Repeat every record word for word and omit the images.

━━━ Supplied records ━━━

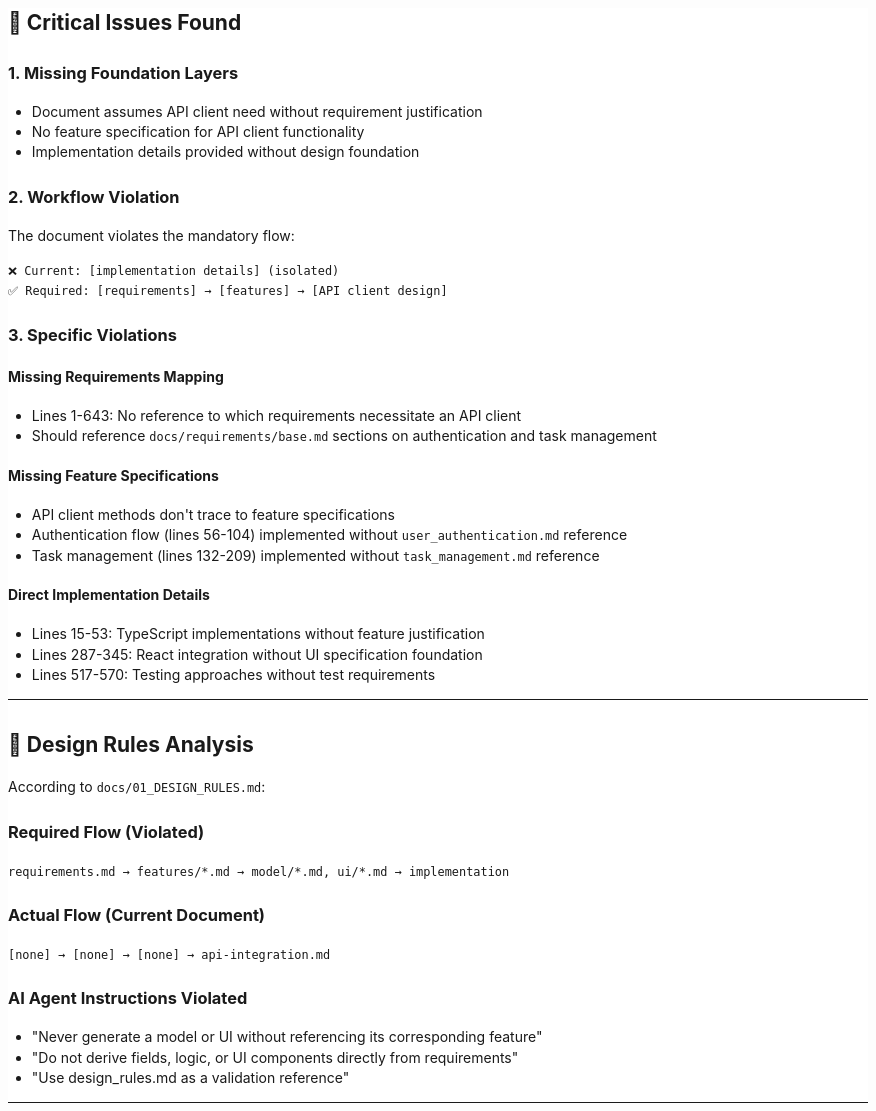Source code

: 
## 🚨 Critical Issues Found

### 1. **Missing Foundation Layers**
- Document assumes API client need without requirement justification
- No feature specification for API client functionality
- Implementation details provided without design foundation

### 2. **Workflow Violation**
The document violates the mandatory flow:
```
❌ Current: [implementation details] (isolated)
✅ Required: [requirements] → [features] → [API client design]
```

### 3. **Specific Violations**

#### Missing Requirements Mapping
- Lines 1-643: No reference to which requirements necessitate an API client
- Should reference `docs/requirements/base.md` sections on authentication and task management

#### Missing Feature Specifications  
- API client methods don't trace to feature specifications
- Authentication flow (lines 56-104) implemented without `user_authentication.md` reference
- Task management (lines 132-209) implemented without `task_management.md` reference

#### Direct Implementation Details
- Lines 15-53: TypeScript implementations without feature justification
- Lines 287-345: React integration without UI specification foundation
- Lines 517-570: Testing approaches without test requirements

---

## 📐 Design Rules Analysis

According to `docs/01_DESIGN_RULES.md`:

### Required Flow (Violated)
```
requirements.md → features/*.md → model/*.md, ui/*.md → implementation
```

### Actual Flow (Current Document)
```
[none] → [none] → [none] → api-integration.md
```

### AI Agent Instructions Violated
- "Never generate a model or UI without referencing its corresponding feature"
- "Do not derive fields, logic, or UI components directly from requirements"
- "Use design_rules.md as a validation reference"

---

━━━

Solution to the problem -
Source code

: 
## 🚨 Critical Issues Found

### 1. **Missing Foundation Layers**
- Document assumes API client need without requirement justification
- No feature specification for API client functionality
- Implementation details provided without design foundation

### 2. **Workflow Violation**
The document violates the mandatory flow:
```
❌ Current: [implementation details] (isolated)
✅ Required: [requirements] → [features] → [API client design]
```

### 3. **Specific Violations**

#### Missing Requirements Mapping
- Lines 1-643: No reference to which requirements necessitate an API client
- Should reference `docs/requirements/base.md` sections on authentication and task management

#### Missing Feature Specifications  
- API client methods don't trace to feature specifications
- Authentication flow (lines 56-104) implemented without `user_authentication.md` reference
- Task management (lines 132-209) implemented without `task_management.md` reference

#### Direct Implementation Details
- Lines 15-53: TypeScript implementations without feature justification
- Lines 287-345: React integration without UI specification foundation
- Lines 517-570: Testing approaches without test requirements

---

## 📐 Design Rules Analysis

According to `docs/01_DESIGN_RULES.md`:

### Required Flow (Violated)
```
requirements.md → features/*.md → model/*.md, ui/*.md → implementation
```

### Actual Flow (Current Document)
```
[none] → [none] → [none] → api-integration.md
```

### AI Agent Instructions Violated
- "Never generate a model or UI without referencing its corresponding feature"
- "Do not derive fields, logic, or UI components directly from requirements"
- "Use design_rules.md as a validation reference"

---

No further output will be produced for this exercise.